There are a few basics to master: creaming, lining tins, checking how to tell if a cake is cooked and basic icing. Having these strong skills in your baking repertoire will take you a long way.

Beyond that, there's the option to dip a toe, or fully immerse yourself into the world of baking – from steaming sponges to royal icing there are a countless number of variations and different techniques to explore.

Types of cakes

The Oxford English Dictionary definition of a cake is ‘an item of soft, sweet food made from a mixture of flour, fat, eggs, sugar and other ingredients, baked and sometimes iced or decorated.’

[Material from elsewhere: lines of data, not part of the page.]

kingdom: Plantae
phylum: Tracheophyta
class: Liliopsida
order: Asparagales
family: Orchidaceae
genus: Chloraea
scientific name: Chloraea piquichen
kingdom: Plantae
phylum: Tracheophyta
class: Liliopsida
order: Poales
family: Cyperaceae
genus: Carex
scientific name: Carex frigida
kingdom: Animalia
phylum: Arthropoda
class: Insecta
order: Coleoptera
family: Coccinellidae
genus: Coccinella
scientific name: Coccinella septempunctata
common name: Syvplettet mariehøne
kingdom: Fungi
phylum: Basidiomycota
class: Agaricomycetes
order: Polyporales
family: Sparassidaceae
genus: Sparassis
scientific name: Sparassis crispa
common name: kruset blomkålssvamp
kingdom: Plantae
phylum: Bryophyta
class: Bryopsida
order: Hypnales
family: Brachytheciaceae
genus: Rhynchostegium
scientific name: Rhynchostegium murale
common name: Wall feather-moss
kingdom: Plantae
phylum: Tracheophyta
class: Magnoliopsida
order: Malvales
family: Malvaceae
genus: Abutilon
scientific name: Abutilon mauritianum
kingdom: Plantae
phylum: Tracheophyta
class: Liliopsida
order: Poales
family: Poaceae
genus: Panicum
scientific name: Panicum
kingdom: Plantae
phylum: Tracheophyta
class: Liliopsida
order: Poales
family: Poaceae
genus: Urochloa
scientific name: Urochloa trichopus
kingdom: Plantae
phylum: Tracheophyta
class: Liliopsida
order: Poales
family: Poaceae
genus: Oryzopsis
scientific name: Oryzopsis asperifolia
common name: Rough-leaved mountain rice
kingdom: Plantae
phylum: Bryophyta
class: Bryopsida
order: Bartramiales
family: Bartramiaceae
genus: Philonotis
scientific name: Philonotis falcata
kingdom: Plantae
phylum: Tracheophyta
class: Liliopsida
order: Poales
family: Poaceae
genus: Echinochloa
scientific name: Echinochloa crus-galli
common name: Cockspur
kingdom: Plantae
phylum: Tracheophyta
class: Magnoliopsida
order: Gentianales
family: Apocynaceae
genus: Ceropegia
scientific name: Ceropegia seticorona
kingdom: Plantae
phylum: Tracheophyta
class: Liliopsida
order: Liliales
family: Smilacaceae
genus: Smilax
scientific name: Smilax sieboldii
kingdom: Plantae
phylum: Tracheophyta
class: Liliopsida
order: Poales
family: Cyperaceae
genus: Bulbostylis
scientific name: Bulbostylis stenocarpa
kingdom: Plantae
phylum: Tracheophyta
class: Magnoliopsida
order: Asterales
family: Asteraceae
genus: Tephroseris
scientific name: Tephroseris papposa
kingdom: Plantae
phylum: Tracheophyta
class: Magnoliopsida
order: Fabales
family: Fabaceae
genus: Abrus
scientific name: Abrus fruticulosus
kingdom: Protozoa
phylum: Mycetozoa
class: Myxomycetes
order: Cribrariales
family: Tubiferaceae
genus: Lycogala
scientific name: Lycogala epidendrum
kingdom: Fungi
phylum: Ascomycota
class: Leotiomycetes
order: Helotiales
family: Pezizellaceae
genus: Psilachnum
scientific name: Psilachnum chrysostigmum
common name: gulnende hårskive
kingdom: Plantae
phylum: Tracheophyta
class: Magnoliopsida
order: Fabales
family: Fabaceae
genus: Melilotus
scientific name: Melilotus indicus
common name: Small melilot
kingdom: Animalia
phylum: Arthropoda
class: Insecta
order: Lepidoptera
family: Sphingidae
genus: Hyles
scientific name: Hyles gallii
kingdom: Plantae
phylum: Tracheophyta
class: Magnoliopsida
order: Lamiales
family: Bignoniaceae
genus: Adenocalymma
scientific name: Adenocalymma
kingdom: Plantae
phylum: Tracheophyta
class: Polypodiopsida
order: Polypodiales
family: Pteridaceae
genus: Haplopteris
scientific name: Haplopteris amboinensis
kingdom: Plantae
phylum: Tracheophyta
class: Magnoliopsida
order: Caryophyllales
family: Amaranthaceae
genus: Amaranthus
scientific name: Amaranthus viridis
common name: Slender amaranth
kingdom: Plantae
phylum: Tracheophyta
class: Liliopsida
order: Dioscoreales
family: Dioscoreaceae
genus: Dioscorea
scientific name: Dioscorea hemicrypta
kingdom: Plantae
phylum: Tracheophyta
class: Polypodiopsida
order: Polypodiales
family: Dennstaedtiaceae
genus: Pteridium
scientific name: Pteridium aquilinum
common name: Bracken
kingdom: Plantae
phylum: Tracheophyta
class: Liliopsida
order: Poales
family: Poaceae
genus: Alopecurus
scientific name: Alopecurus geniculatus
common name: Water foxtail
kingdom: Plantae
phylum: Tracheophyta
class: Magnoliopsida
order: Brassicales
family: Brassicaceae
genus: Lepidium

Bearing this in mind, a purist may demand that a cake is a sponge-based bake. Most countries' cuisine has evolved to have a national sponge cake, which might be proudly displayed in bakery windows or grace the table on national holidays. There is Germany's black forest gateau, French roulade and American red velvet cake, for example. In Britain, regions can even be mapped by their own specific teatime treats: Yorkshire parkin, Mancunian Eccles cakes and Welsh cakes, just to name a few.

Over the years, the definition of cake has blurred to embrace a whole host of other treats though: muffins, brownies, patisserie, tortes. A recent trend is also the explosion of gluten-free cakes which veer away from traditional wheat flours and look to alternatives like rice flour, coconut flour or polenta instead.

Variations

Chocolate and cake are such famous friends, there is an entire collection dedicated to Chocolate Cakes on the Great British Chef's website. Aside from cocoa, the other most popular sponge flavouring is vanilla. Don't be restrained by convention though. Lots of dry flavourings can be stirred into a plain sponge mixture - see Marcello Tully's pepper sponge for inspiration, or even look to saffron and matcha tea sponges as a way to introduce both colour and flavour.

Another popular addition to a plain sponge cake is fruit. This can be baked into a cake, or served with it as a filling – either as fresh fruit or jam, or even dolloped on top, as with this flourless lemon cake with rhubarb compote.

Perhaps the most common way of introducing new flavours is through decorative techniques. This might range from flavoured or plain glace icing seen atop of the British fairy cake, to the dramatic mascarpone, cream cheese or butter cream frosting used on American cupcakes – then studded with sweets, fruit or chocolate. Other cakes might use flavoured ganache, fondant icing or even more elaborate touches like sugar flowers or crystallised petals.